Il carattere “accademico” di (h)ortus non è mai stato il suo obiettivo primario, quanto piuttosto lo strumento attraverso il quale abbiamo tentato di costruire una credibilità intorno a quanto proposto nelle sue pagine. Una rivista di “fatti” e non di “opinioni”, entro gli ovvi limiti che consentono ai fatti, in architettura, di essere veramente tali. Nel suo ruolo perennemente ambiguo di disciplina liminare tra arte e scienza, l’architettura ha sempre dovuto combattere per affermare la propria credibilità rispetto alle scienze “esatte”, dato che possiamo osservare che, storicamente, ogni volta che si è tentato di dimostrare l’ineluttabilità di qualche assunto nella pratica del progetto, questa è stata poi smentita dagli eventi successivi. “Oggettività” e “Architettura” sono due termini che difficilmente possono convivere, a meno di eclatanti quanto indesiderabili forzature.
La riflessione che vogliamo proporre in questo editoriale vuole però evidenziare proprio quanto nella ricerca universitaria in architettura, oggi, si stia esperendo un vero e proprio “corto circuito”, che sta nettamente sovvertendo il nostro modo di lavorare, dovuto proprio al tentativo di stabilire criteri “oggettivi” per la valutazione del lavoro di ricerca. Non tutte le trasformazioni che stanno avendo luogo nel sistema universitario italiano, sia chiaro, vanno intese come esclusivamente negative; tuttavia occorre anche valutarne le conseguenze sul lavoro dei ricercatori e, cosa ancora più importante, sugli studenti.
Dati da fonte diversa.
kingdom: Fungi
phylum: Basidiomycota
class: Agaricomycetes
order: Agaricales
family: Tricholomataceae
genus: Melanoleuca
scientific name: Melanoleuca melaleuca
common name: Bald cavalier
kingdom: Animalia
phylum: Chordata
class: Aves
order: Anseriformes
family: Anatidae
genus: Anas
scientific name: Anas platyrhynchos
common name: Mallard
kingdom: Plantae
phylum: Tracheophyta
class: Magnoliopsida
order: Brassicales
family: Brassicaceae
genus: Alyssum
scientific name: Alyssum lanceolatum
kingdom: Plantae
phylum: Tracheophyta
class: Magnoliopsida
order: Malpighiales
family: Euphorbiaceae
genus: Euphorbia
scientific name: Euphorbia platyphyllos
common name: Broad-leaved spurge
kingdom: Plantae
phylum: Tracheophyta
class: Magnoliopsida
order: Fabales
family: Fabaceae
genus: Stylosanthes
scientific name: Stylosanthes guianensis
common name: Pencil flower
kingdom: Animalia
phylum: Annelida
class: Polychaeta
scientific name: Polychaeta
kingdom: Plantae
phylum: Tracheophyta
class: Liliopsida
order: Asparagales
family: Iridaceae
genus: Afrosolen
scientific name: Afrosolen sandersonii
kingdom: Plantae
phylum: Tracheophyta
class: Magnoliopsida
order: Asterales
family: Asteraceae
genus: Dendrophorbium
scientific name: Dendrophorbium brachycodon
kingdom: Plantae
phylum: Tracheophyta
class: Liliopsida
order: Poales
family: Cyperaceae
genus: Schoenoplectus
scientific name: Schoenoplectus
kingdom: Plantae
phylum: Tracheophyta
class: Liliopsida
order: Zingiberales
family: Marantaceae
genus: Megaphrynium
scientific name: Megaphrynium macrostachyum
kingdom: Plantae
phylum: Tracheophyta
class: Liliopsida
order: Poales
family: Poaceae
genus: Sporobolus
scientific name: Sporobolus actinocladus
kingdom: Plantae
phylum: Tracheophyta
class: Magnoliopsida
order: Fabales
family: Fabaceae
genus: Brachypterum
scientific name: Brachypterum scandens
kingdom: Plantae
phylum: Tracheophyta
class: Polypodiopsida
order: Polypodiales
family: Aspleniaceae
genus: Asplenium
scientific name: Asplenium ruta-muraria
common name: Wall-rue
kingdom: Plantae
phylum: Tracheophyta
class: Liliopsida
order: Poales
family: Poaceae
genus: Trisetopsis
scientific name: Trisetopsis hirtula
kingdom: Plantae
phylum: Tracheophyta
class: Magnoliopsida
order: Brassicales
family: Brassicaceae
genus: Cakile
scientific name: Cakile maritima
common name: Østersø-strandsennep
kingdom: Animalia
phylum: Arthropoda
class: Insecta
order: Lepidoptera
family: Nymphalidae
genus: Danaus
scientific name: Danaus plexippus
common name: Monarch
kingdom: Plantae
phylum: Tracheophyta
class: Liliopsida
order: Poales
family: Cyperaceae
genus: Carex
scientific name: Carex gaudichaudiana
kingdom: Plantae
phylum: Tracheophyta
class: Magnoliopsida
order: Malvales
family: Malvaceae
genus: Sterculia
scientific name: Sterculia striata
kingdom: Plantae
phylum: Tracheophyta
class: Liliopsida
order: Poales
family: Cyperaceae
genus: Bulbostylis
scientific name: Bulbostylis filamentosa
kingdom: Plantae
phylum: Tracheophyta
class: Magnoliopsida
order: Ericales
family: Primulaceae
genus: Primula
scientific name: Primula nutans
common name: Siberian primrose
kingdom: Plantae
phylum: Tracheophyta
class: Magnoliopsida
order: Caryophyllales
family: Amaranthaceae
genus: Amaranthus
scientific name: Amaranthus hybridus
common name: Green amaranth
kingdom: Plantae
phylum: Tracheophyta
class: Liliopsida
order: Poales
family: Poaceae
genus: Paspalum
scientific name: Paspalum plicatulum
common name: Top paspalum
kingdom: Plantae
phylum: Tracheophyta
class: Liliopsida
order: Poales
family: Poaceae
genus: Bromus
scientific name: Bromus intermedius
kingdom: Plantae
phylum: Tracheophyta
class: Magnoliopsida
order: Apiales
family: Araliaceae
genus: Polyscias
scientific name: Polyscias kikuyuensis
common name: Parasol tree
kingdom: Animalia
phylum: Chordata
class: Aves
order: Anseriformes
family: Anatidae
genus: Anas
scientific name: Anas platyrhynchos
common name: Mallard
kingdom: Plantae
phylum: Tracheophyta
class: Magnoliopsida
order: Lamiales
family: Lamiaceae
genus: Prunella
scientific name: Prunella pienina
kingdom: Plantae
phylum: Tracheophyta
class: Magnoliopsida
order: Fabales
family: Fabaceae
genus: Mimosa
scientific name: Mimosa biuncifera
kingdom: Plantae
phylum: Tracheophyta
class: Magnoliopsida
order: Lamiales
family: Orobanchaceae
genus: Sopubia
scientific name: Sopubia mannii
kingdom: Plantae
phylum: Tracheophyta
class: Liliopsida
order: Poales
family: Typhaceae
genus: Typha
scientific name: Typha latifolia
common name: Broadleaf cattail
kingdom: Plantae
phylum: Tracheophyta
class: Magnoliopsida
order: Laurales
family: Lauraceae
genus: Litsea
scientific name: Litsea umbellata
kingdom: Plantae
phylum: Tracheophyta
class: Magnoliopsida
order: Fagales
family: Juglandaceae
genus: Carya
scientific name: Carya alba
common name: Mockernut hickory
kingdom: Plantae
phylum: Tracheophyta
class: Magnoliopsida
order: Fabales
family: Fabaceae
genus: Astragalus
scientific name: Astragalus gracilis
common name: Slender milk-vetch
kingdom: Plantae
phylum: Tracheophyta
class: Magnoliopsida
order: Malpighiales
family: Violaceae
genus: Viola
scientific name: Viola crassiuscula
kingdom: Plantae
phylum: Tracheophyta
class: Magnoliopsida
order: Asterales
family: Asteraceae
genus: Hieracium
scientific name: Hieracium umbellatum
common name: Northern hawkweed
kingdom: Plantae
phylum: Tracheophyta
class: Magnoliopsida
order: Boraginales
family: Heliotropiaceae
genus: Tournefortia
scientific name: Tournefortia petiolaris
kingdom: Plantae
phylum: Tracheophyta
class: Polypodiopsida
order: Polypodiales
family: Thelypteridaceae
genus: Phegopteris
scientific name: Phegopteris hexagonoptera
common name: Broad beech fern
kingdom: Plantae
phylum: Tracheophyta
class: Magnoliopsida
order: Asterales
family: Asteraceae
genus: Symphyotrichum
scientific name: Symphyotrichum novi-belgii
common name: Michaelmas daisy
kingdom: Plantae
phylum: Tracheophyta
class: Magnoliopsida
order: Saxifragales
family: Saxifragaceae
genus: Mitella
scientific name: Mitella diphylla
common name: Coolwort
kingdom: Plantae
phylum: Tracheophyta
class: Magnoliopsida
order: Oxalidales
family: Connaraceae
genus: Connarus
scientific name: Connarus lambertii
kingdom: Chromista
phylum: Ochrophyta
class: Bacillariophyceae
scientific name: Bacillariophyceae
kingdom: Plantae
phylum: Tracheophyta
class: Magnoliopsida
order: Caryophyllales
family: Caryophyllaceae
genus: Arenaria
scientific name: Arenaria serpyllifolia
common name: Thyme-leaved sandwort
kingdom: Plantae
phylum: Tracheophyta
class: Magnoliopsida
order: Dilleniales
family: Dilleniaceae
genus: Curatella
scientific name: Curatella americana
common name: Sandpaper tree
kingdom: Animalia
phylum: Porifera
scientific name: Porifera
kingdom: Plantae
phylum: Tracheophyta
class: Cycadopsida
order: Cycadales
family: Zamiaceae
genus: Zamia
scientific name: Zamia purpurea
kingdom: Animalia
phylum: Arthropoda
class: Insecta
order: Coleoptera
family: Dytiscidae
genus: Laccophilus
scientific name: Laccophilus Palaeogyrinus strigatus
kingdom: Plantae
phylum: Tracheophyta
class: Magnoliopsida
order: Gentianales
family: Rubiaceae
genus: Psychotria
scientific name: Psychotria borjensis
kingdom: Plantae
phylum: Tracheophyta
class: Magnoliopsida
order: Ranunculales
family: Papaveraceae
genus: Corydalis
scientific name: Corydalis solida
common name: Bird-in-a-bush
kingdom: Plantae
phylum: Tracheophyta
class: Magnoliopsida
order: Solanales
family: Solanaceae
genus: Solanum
La famigerata “Riforma Gelmini”, che a due anni dalla sua approvazione sta cominciando a dare i primi risultati tangibili, ha introdotto “a tappeto” un principio di valutazione della produzione dei singoli ricercatori, dei dipartimenti, degli atenei. Il principio implementato è sempre quello della terzietà, ovvero che la valutazione deve essere espletata da qualcuno esterno rispetto al soggetto valutato, possibilmente in forma anonima. Il principio in sé è quanto mai valido, e andrebbe adoperato, a nostro avviso, anche ad altri livelli, come ad esempio nei risultati della didattica. Il problema centrale, tuttavia, è legato ai criteri che possono essere adottati per la valutazione di un esito della ricerca. Possono essere soltanto criteri di carattere quantitativo? È più valido chi ha scritto più libri, più articoli, più saggi? Difficile affermare questo. Certamente una soglia minima di produttività può avere un senso, ma se pensiamo a quanto un autore come Eraclito abbia influito sul pensiero occidentale, senza che sia sopravvissuta alcuna sua opera scritta, chiaramente diventa difficile stabilire l’equazione “più pagine = migliore produzione”.
I criteri qualitativi sono ancora più insidiosi. Nelle scienze “esatte” vige il principio della ripetibilità dei risultati: un esperimento viene ritenuto valido quando un soggetto terzo, indipendentemente, è in grado di replicarne gli esiti. Se pensiamo alla ricerca teorica in architettura, gli esiti sono difficilmente misurabili, se non, in rari casi, dopo molto tempo. La ricerca progettuale, a maggior ragione, non è replicabile in alcun modo.
Il sistema delle citazioni, ampiamente accettato (ma anche fortemente criticato) nelle discipline propriamente scientifiche, è per l’architettura tanto pittoresco quanto inefficace. Può semmai rappresentare uno strumento utile per la mappatura di “geografie culturali”, ma difficilmente può fornire quella chiave di oggettiva misurabilità del reale impatto di un autore. Tanto può sembrare ovvio che l’autore più citato in assoluto sia Sigmund Freud, le cui indagini sulla psiche vengono riportate trasversalmente in tantissimi campi di ricerca, tanto è indicativo che anche gli autori più citati nel nostro soffrono di un “appiattimento statistico” che rende difficile l’interpretazione dei dati, sempre che “l’interpretazione dei dati” abbia effettivamente qualcosa a che vedere con l’architettura. Peraltro l’assenza di una base dati coerente e condivisa, nonché la facile e comprovata manipolabilità dei dati rende l’applicazione di questo criterio ancora più discutibile.
Ma il problema più eclatante di tutti, nel nostro campo, è sicuramente legato all’incertezza sulla valutazione dei progetti di architettura. Ebbene sì, ancora oggi, dopo anni di discussioni in merito, non si è giunti ad un parere condiviso in merito alla possibilità e alle modalità di valutazione di progetti e realizzazioni. Quello che dovrebbe essere il prodotto principale di un architetto, ovvero il progetto di architettura, non compare se non marginalmente nei sistemi di valutazione, peraltro sempre contornato da numerosi caveat. Due sono i motivi di questa incertezza: da un lato l’ineludibile margine di soggettività che caratterizza ogni opera di architettura, fattore che non può essere ridotto ad alcuna scala numerica. Dall’altro l’assoluto rifiuto, da parte della comunità accademica allargata oltre il nostro settore, di riconoscere ad un progetto di architettura un carattere di “scientificità”. Vista da fuori, non è poi una posizione del tutto indifendibile; vista da dentro, rappresenta un grave ostacolo al nostro lavoro.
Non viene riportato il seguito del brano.